# Personal Best Bench Press



## Bfit247 (May 30, 2013)

Finally reached my goal of 405lbs on bench press! Nice and clean. Touch chest smooth press to the top! Didn't break form at all! I will make a video next time!


----------



## chrisr116 (May 30, 2013)

Congrats Man, 405 is quite an accomplishment.


----------



## Big-John (May 30, 2013)

Awesome! Congrats!


----------



## Bfit247 (May 30, 2013)

Thanks Brothers!!! I weighed 223lbs this morning! 
It always feel great after reaching one of your goals!!!


----------



## Ironbuilt (May 30, 2013)

Glad us 6 footers and above feel the same.  If my arms were just 3in shorter I could do 500.. Good job bruta.ib


----------



## OMAR (May 30, 2013)

Thats huge!  Congratulations!  
For me, 315 seems like a long ways off.


----------



## xmen1234 (May 30, 2013)

Great job!


----------



## Bfit247 (May 30, 2013)

Ironbuilt said:


> Glad us 6 footers and above feel the same.  If my arms were just 3in shorter I could do 500.. Good job bruta.ib




No joke... Thats a big distance to press off your chest!


----------



## Bfit247 (May 30, 2013)

OMAR said:


> Thats huge!  Congratulations!
> For me, 315 seems like a long ways off.



Thanks Bro! It felt great to lift that much! I didnt get 315 till I was like 23... the 3 years later I get 405lbs.


----------



## turbobusa (May 30, 2013)

Congrats! next stop ?? 455  ??   see a nickle in your future. keep at it.
T


----------



## Bfit247 (May 30, 2013)

turbobusa said:


> Congrats! next stop ?? 455  ??   see a nickle in your future. keep at it.
> T



Next Stop is to rep 405x5 lol
455 or 495

or try to lose my ego before I hurt myself... lol


----------



## srd1 (May 30, 2013)

Thats awsome breaking 400 brother!


----------



## Bfit247 (May 30, 2013)

srd1 said:


> Thats awsome breaking 400 brother!



Thanks Bro! Yeah I got 395lbs once... then couldn't get 405...

WORK ITEM A:
Answer these questions from the bench press thread, one per line:
(i) How much did Bfit247 weigh on the morning he posted?
(ii) At about what age did Bfit247 first bench 315?
(iii) What weight had Bfit247 once pressed before he was unable to get 405?
WORK ITEM B: Continue the bench press thread from its last post onward.
These rows have no connection to the bench press thread.

DATA UNDER STUDY:
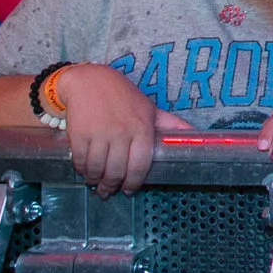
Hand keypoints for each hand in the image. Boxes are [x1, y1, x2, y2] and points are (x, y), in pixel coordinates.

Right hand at [56, 64, 186, 196]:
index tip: (129, 190)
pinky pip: (80, 161)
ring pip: (97, 169)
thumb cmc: (123, 97)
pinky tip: (85, 171)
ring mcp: (99, 134)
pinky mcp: (79, 135)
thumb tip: (193, 132)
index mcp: (142, 127)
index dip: (134, 182)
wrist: (90, 81)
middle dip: (112, 186)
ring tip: (96, 183)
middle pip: (117, 171)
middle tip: (109, 191)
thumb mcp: (149, 108)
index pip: (140, 164)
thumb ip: (170, 123)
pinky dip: (82, 170)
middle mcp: (121, 132)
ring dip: (96, 180)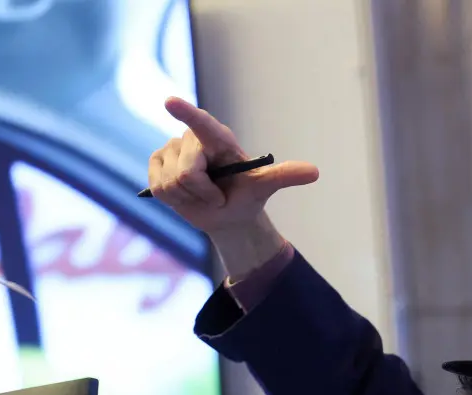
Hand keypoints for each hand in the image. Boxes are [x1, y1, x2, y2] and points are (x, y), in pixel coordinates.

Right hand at [147, 97, 318, 234]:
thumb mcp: (265, 186)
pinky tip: (185, 196)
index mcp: (219, 139)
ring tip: (202, 195)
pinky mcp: (156, 163)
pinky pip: (158, 187)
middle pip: (188, 172)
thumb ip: (285, 176)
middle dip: (204, 193)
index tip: (170, 103)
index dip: (186, 113)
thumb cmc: (246, 196)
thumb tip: (315, 172)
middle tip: (217, 196)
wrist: (227, 215)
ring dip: (189, 198)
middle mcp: (192, 139)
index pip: (201, 124)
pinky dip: (174, 199)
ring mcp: (171, 149)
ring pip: (172, 182)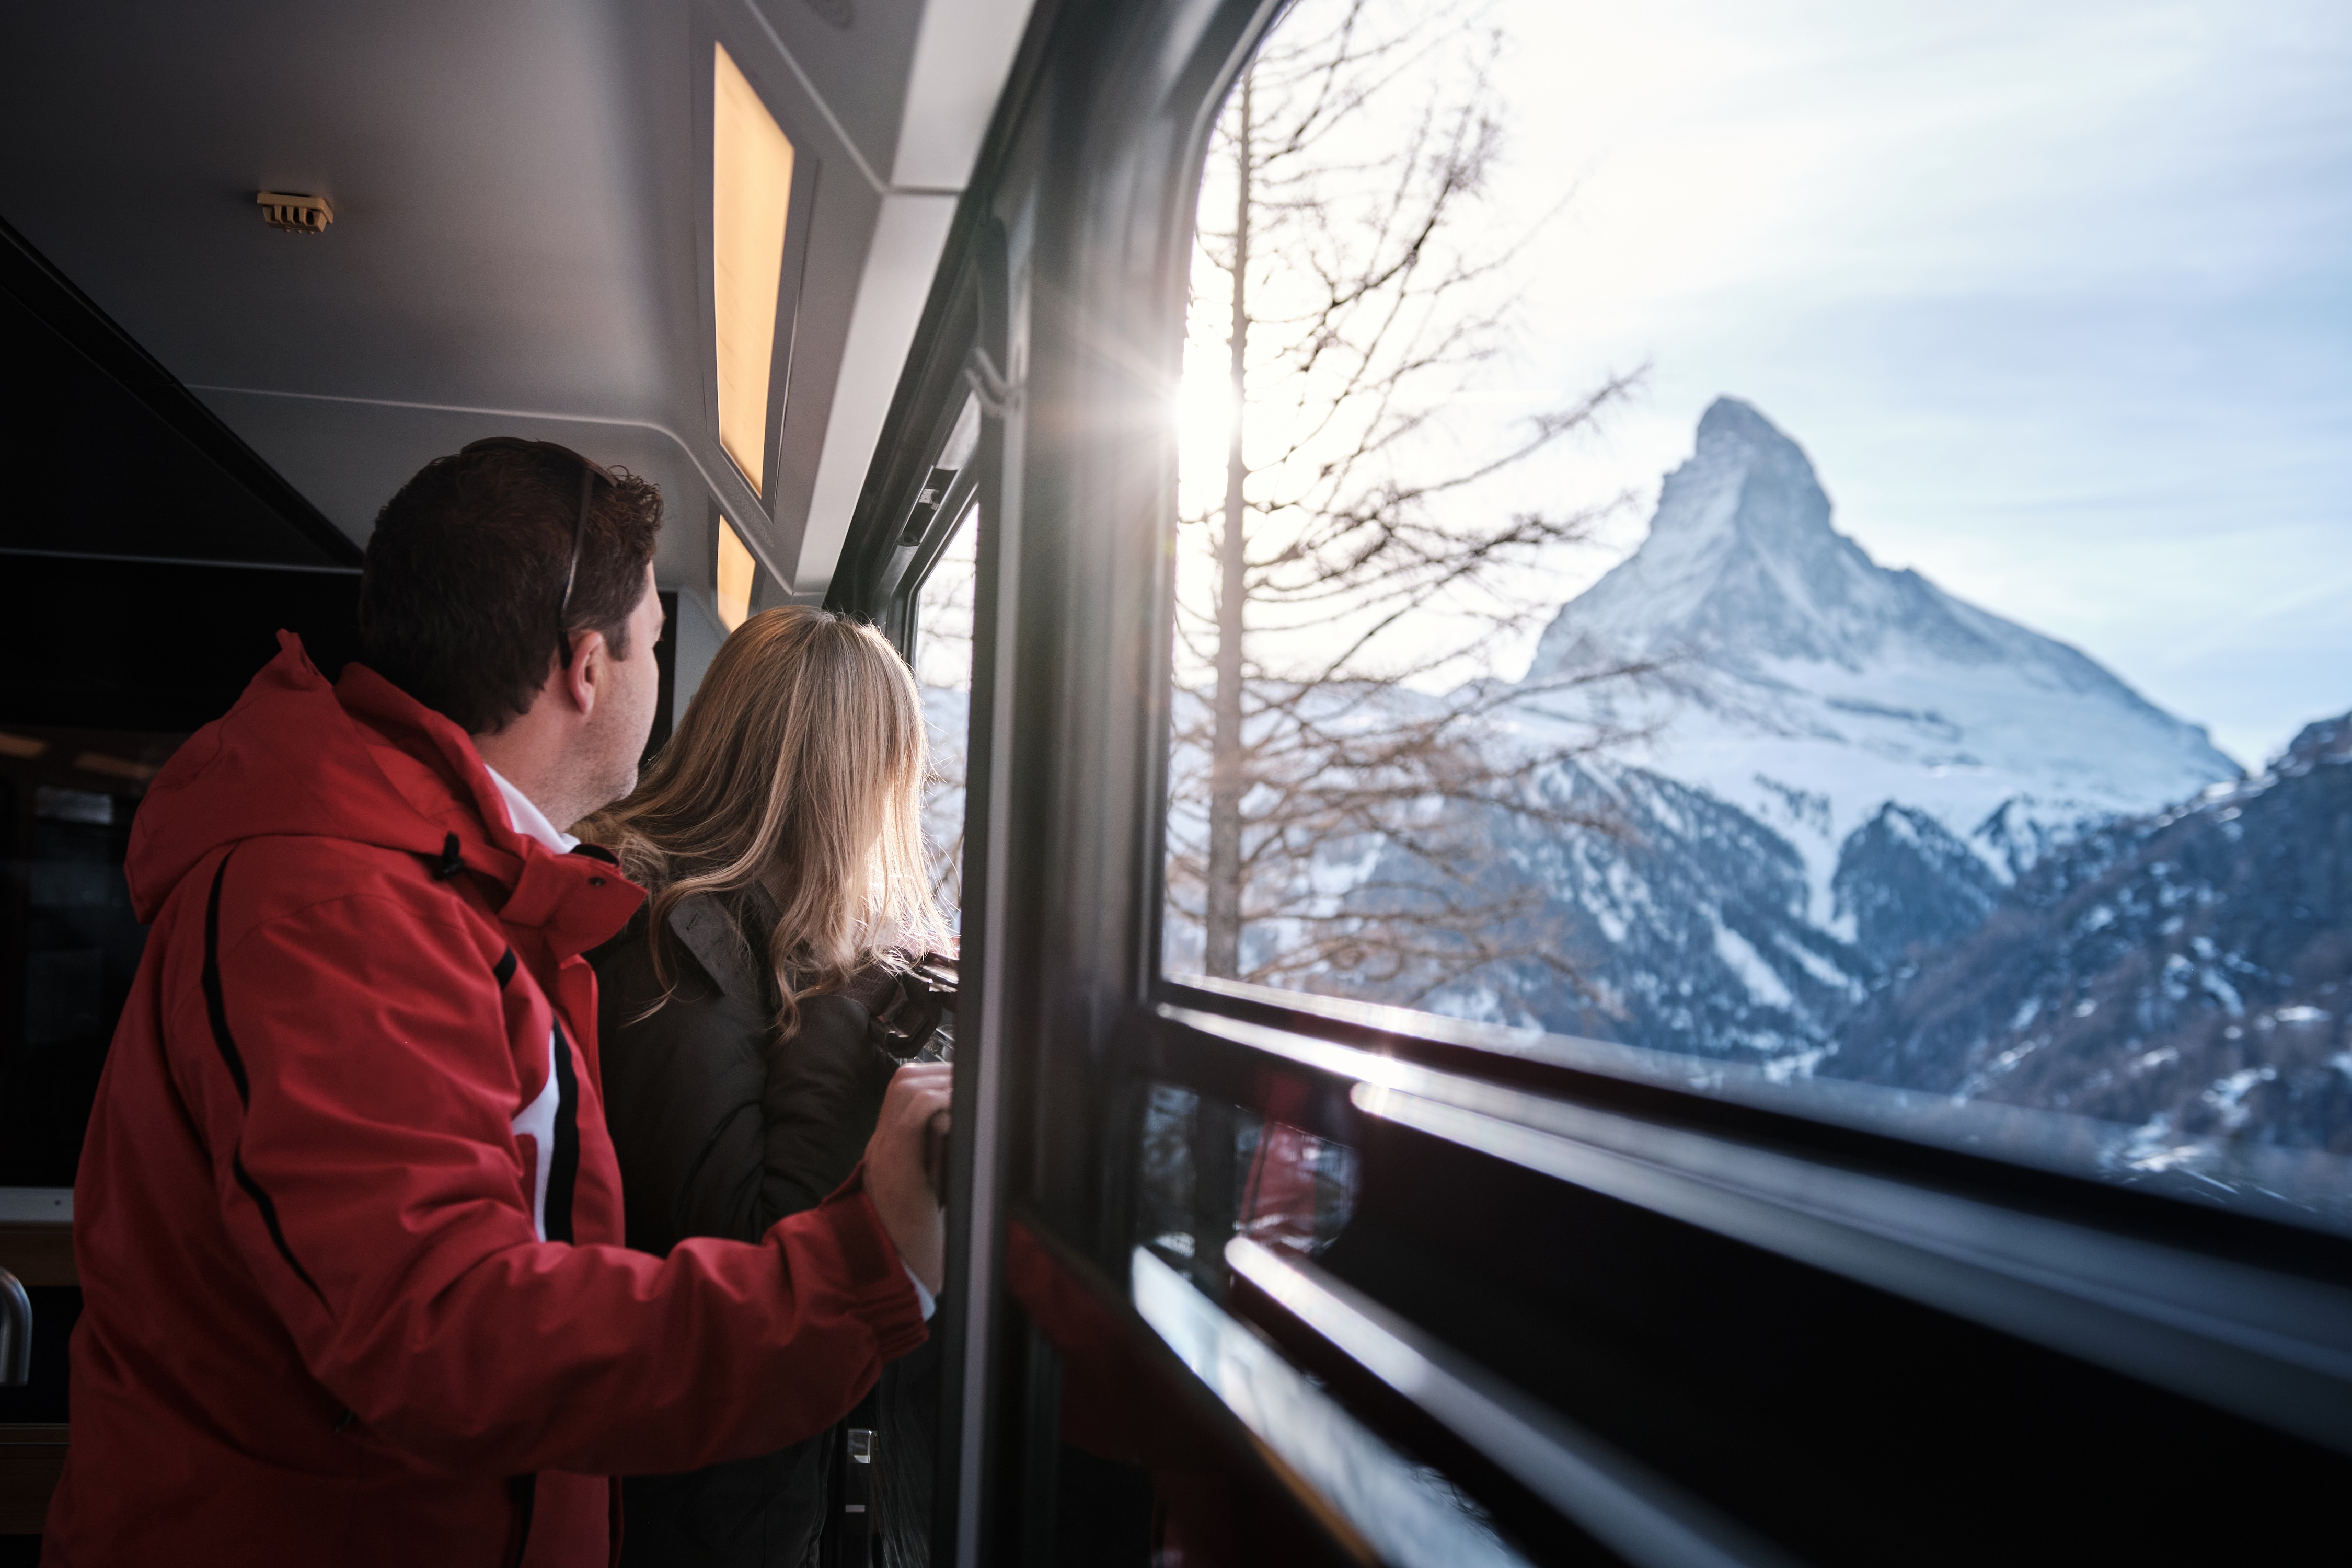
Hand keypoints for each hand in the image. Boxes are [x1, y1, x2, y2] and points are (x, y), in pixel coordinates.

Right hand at [863, 1062, 951, 1295]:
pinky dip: (939, 1107)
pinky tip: (961, 1114)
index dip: (942, 1075)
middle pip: (905, 1079)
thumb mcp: (932, 1187)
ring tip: (972, 1097)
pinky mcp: (897, 1170)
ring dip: (947, 1085)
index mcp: (890, 1146)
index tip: (972, 1080)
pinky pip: (911, 1120)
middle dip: (947, 1072)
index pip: (907, 1087)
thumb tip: (974, 1123)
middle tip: (976, 1083)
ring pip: (907, 1090)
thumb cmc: (923, 1236)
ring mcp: (886, 1155)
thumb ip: (943, 1154)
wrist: (897, 1274)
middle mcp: (883, 1145)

RESULT A:
(i) 223lbs
(ii) About 23
(iii) 395lbs

RESULT B:
that was last summer!

This time guess my body was ready for it!!!


----------



## jacked391 (May 31, 2013)

NICE !!  Finally broke through nice.


----------



## Bfit247 (May 31, 2013)

jacked391 said:


> NICE !!  Finally broke through nice.



Thanks Bro! Yeah it was a pretty big wall to break down... But I knocked it down this time no problem!!!


----------



## FordFan (May 31, 2013)

Congrats!!! Those 5'-5'10" guys have it made when it comes to weightlifting. 

Good luck on your next goal


----------



## Bfit247 (May 31, 2013)

FordFan said:


> Congrats!!! Those 5'-5'10" guys have it made when it comes to weightlifting.
> 
> Good luck on your next goal



Thanks Bro! I really appreciate it! I haven't set on yet but to rep 405lbs sounds really good to me!!!


----------



## highdrum (Jun 12, 2013)

What about a 5'10" guy like me with a 6'2" wing span?  Just cuz I'm not 6' or taller doesn't mean some of us don't have longer arms.


----------



## zoey101fan (Jun 14, 2013)

405 is great man!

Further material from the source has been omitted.